Era il 9 ottobre 1967 quando, dopo la sua cattura avvenuta il giorno precedente, Ernesto Che Guevara venne giustiziato dall’esercito boliviano. Dopo anni trascorsi a fomentare le rivolte socialiste all’urlo di “hasta la victoria siempre“, l’uomo che più di tutti ha identificato gli anni della Guerra fredda in America Latina era giunto al capolinea. A ucciderlo, sotto diretto ordine dell’allora presidente della Bolivia René Barrientos, fu un giovane ufficiale dell’esercito boliviano: Mario Teran Salazar.
Un colpo diretto al petto, sparato, per sua diretta testimonianza, ad occhi chiusi per non vedere l’uccisione di un uomo rimasto impassibile anche di fronte alla propria condanna a morte. Un evento che lo stesso Salazar ha voluto tenere segreto per molti anni, sostenendo lungamente che a uccidere “El Che” fosse stato un suo omonimo. Un’esecuzione che, come testimoniato, non avrebbe mai voluto fare, ma che a convincerlo ad eseguirla fu lo stesso condannato.

A confermare la morte è stato l’ufficiale che il giorno precedente arrestò Che Guevara, Gary Prado, trovandolo ferito e alla guida di ormai una manciata di truppe. La causa della sua dipartita, sebbene ciò non sia stato confermare per motivi di riservatezza dall’ospedale, sarebbe stata una lunga malattia che da molti anni stava affrontando.
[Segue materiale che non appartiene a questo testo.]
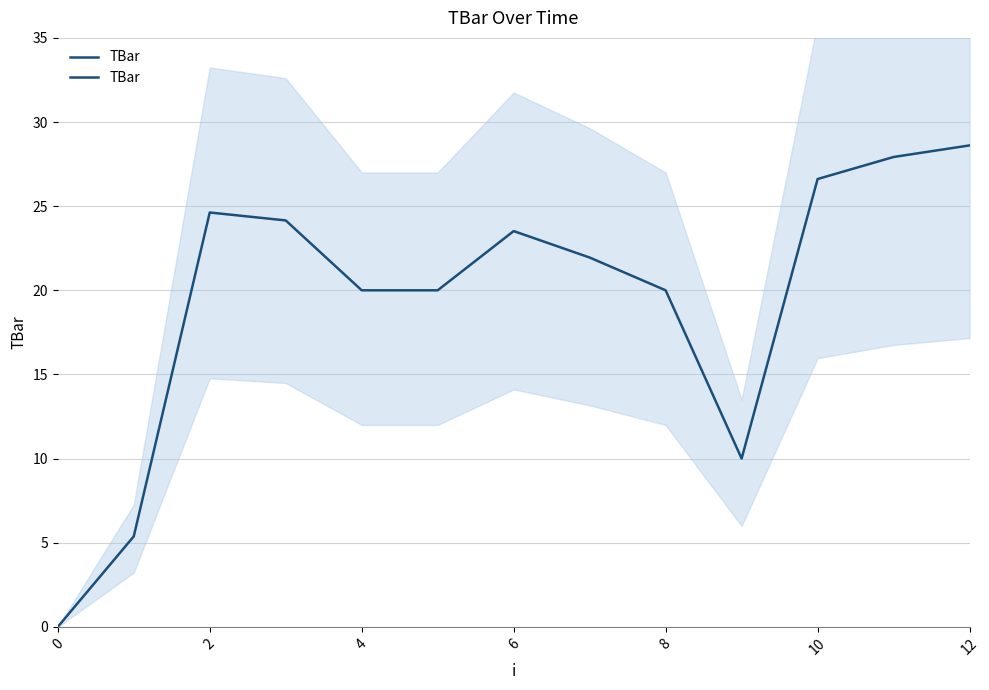

How many values exceed 21?

7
Che Guevara, un uomo che è “sopravvissuto” alla morte

Ernesto Che Guevara è stato l’uomo che più di tutti ha forgiato l’animo rivoluzionario dell’America latina negli anni della Guerra fredda. Divenuto famoso con la rivoluzione cubana che portò al rovesciamento del governo filo-americano di Fulgencio Batista, Guevara è stato uno dei portavoce dell’ideologia “anti-statunitense” nella regione dell’America latina. La naturalezza con la quale si rese disponibile a guidare anche le più pericolose azioni di guerriglia e la sua istruzione cosmopolita contribuirono a creare un alone “magico” attorno alla sua figura; così come le storie che si sono costruite attorno alla sua persona hanno contribuito, di fatto, a renderlo immortale.

Sebbene infatti abbia sempre agito nell’ombra, nessuno meglio di lui incarna lo spirito di quelli che sono stati gli anni bui dell’America latina, costituiti da dittature militari, colonialismo americano e sanguinarie rivoluzioni che hanno portato anche alla morte di un numero non identificato di civili. E nessuno, a differenza sua, è stato in grado di unire le folle e convincere le persone a combattere dalla sua parte, nella speranza che le cose potessero sempre migliorare per il meglio.

I risultati delle rivoluzioni del Che

Nonostante gli ottimi ideali di partenza, i risultati che ottenne in vita Che Guevara non si possono considerare al livello delle sue aspettative. La sua stessa decisione di ritirarsi dalla vita politica cubana è stata infatti il frutto della presa di coscienza di un fallimento del proprio operato “costruttivo”, e questo evento segnò infatti un ritorno ai campi di battaglia. Dapprima nel Congo-Brazzaville, quindi in Bolivia.

Sotto il profilo militare, l’unica vera rivoluzione vittoriosa fu quella di Cuba, grazie anche e soprattutto alla guida di un esperto Fidel Castro che si dimostrò in grado di mitigare le scelte dettate dai tratti più impulsivi del suo carattere. Ciò, però, non accadde nelle successive esperienze rivoluzionarie, al punto che è opinione comune come la sconfitta boliviana, così come la sua stessa cattura, siano state causate da una serie di decisioni impulsive, ideologiche e non adeguatamente analizzate, come accaduto invece a l’Avana.

Che Guevara nell’immaginario collettivo

Indipendentemente da ciò, la sua figura è rimasta però fortemente impressa nell’immaginario collettivo, contribuendo a creare un mito destinato a durare ancora molti anni. Così come il suo volto, impresso da tutte le parti: dalla marca di sigarette alle t-shirt di grandi marchi della moda, o dai calendari che ancora vengono stampati alle tracce musicali.

Sebbene forse l’ultimo desiderio che potesse avere un convinto socialista fosse quello di vedere la sua immagine utilizzata per tornaconti commerciali, è certo che la sua notorietà non è stata eguagliata da nessun altro politico o rivoluzionario dell’epoca. A ennesima conferma che la sua figura, in un modo o nell’altro, è stata in grado di sopravvivere alla sua stessa morte.